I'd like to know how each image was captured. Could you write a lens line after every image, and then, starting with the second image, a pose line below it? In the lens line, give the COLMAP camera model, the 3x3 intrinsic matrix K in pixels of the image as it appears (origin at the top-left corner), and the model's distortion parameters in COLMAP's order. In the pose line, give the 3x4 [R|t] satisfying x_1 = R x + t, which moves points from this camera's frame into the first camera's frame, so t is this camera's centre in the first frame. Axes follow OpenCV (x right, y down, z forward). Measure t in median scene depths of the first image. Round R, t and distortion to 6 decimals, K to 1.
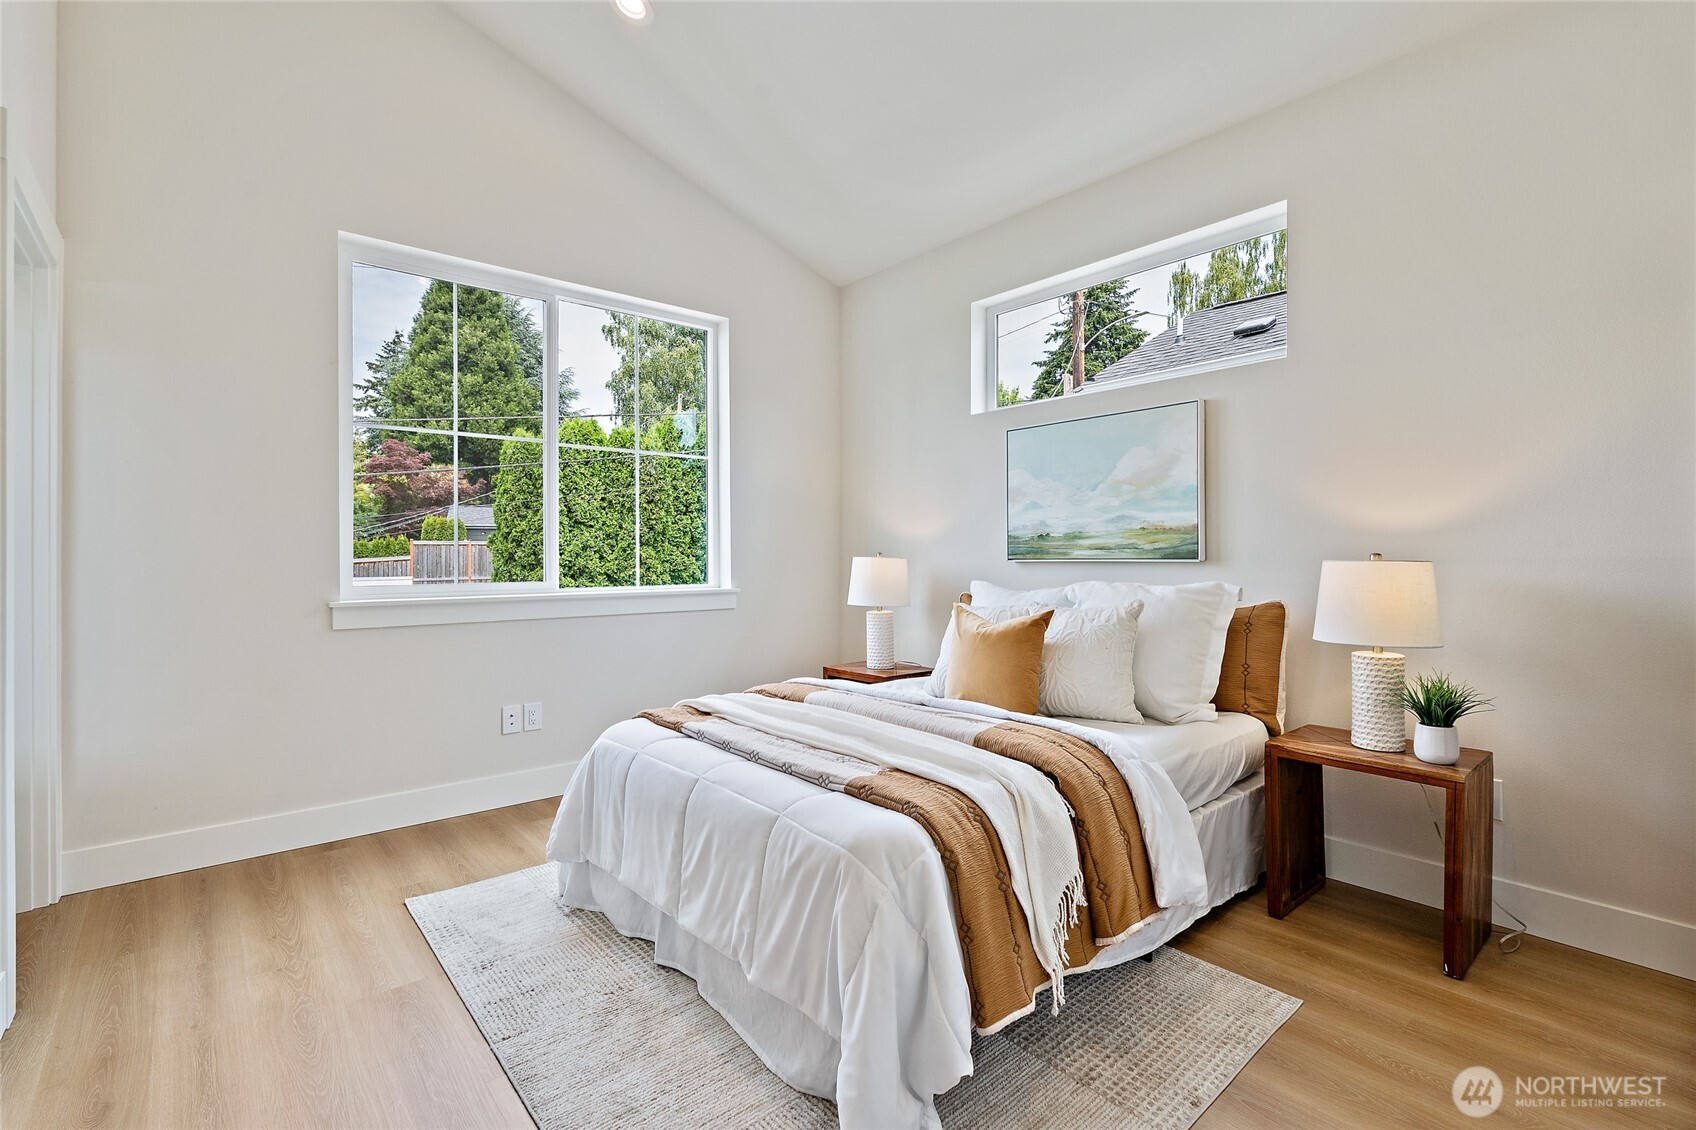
lens RADIAL K [[775.6, 0, 849.1], [0, 775.6, 551.7], [0, 0, 1]] dist [0.000263, -0.000027]
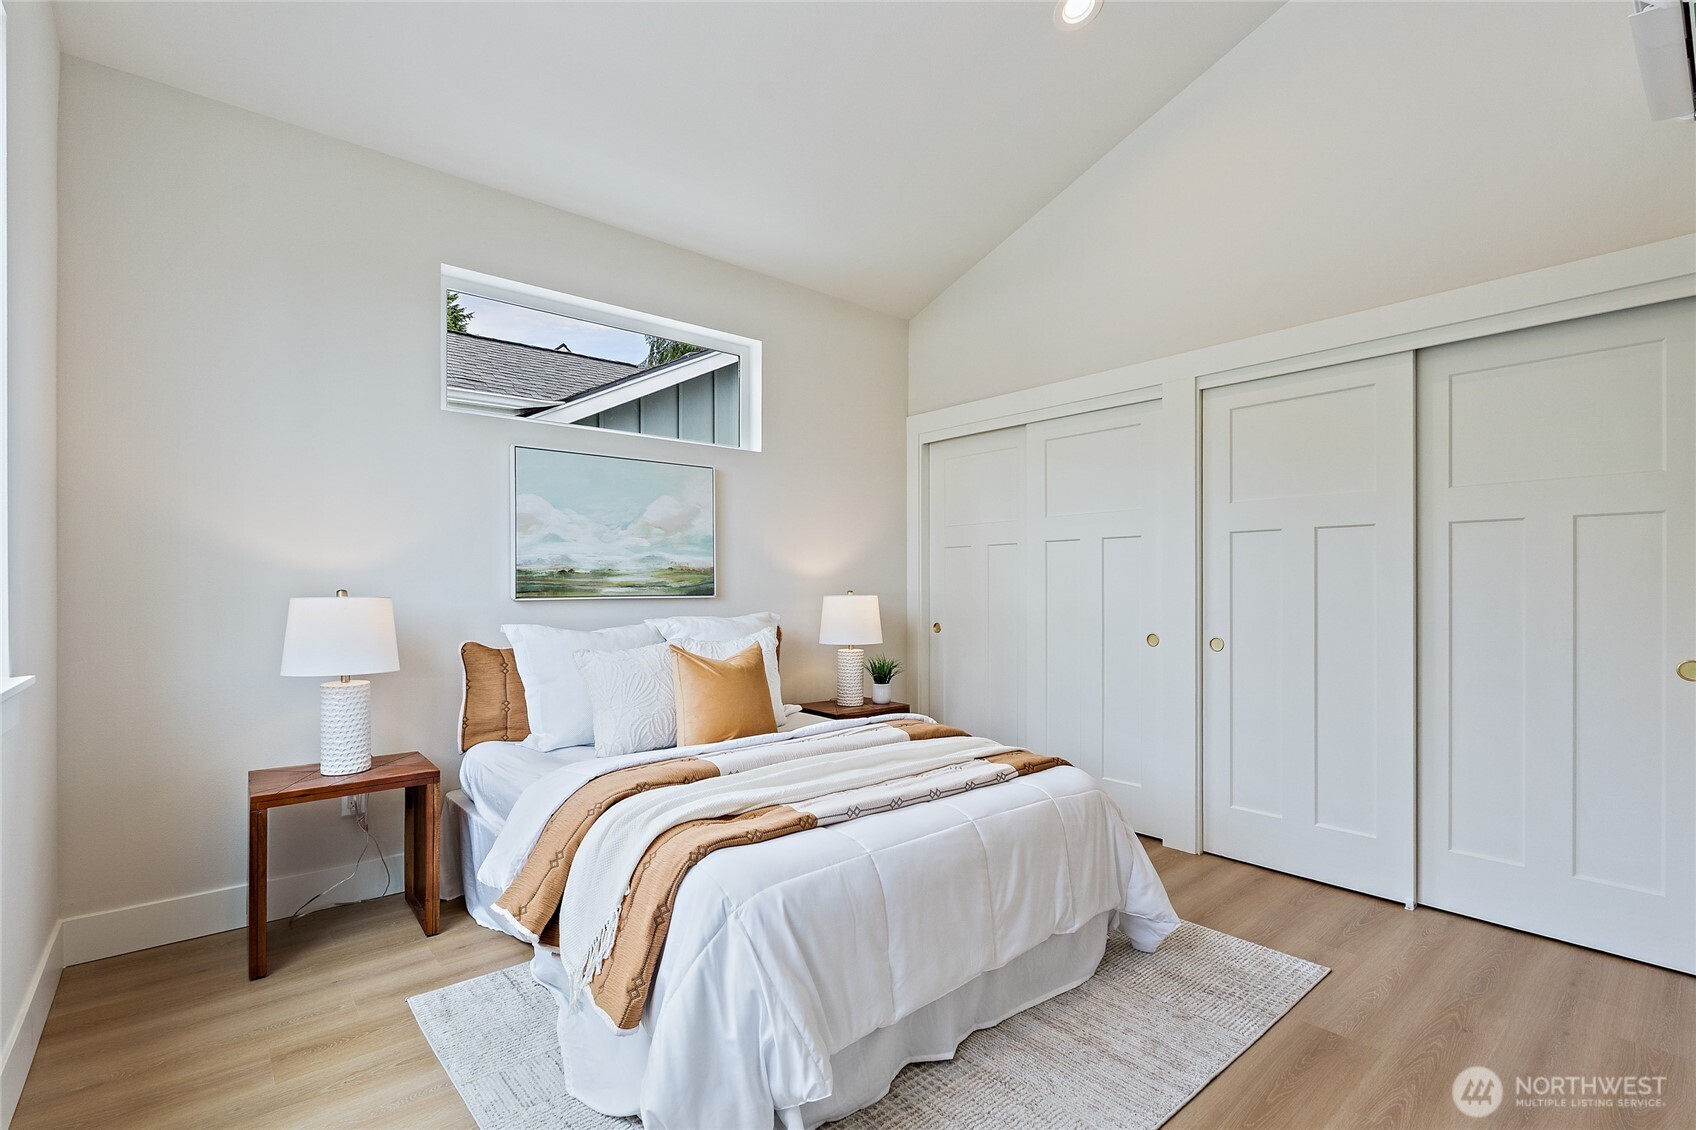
lens RADIAL K [[767.9, 0, 851.1], [0, 767.9, 587.4], [0, 0, 1]] dist [-0.000524, -0.000019]
pose [[0.000746, 0.002144, 0.999997, -0.723680], [-0.003337, 0.999992, -0.002141, -0.001003], [-0.999994, -0.003335, 0.000753, 0.717204]]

WHAT YOU WILL DO
Copy every line of the listing above verbatim, leaving out the pictures.

RESPONSE TO THIS EXERCISE
I'd like to know how each image was captured. Could you write a lens line after every image, and then, starting with the second image, a pose line below it? In the lens line, give the COLMAP camera model, the 3x3 intrinsic matrix K in pixels of the image as it appears (origin at the top-left corner), and the model's distortion parameters in COLMAP's order. In the pose line, give the 3x4 [R|t] satisfying x_1 = R x + t, which moves points from this camera's frame into the first camera's frame, so t is this camera's centre in the first frame. Axes follow OpenCV (x right, y down, z forward). Measure t in median scene depths of the first image. Round R, t and distortion to 6 decimals, K to 1.
lens RADIAL K [[775.6, 0, 849.1], [0, 775.6, 551.7], [0, 0, 1]] dist [0.000263, -0.000027]
lens RADIAL K [[767.9, 0, 851.1], [0, 767.9, 587.4], [0, 0, 1]] dist [-0.000524, -0.000019]
pose [[0.000746, 0.002144, 0.999997, -0.723680], [-0.003337, 0.999992, -0.002141, -0.001003], [-0.999994, -0.003335, 0.000753, 0.717204]]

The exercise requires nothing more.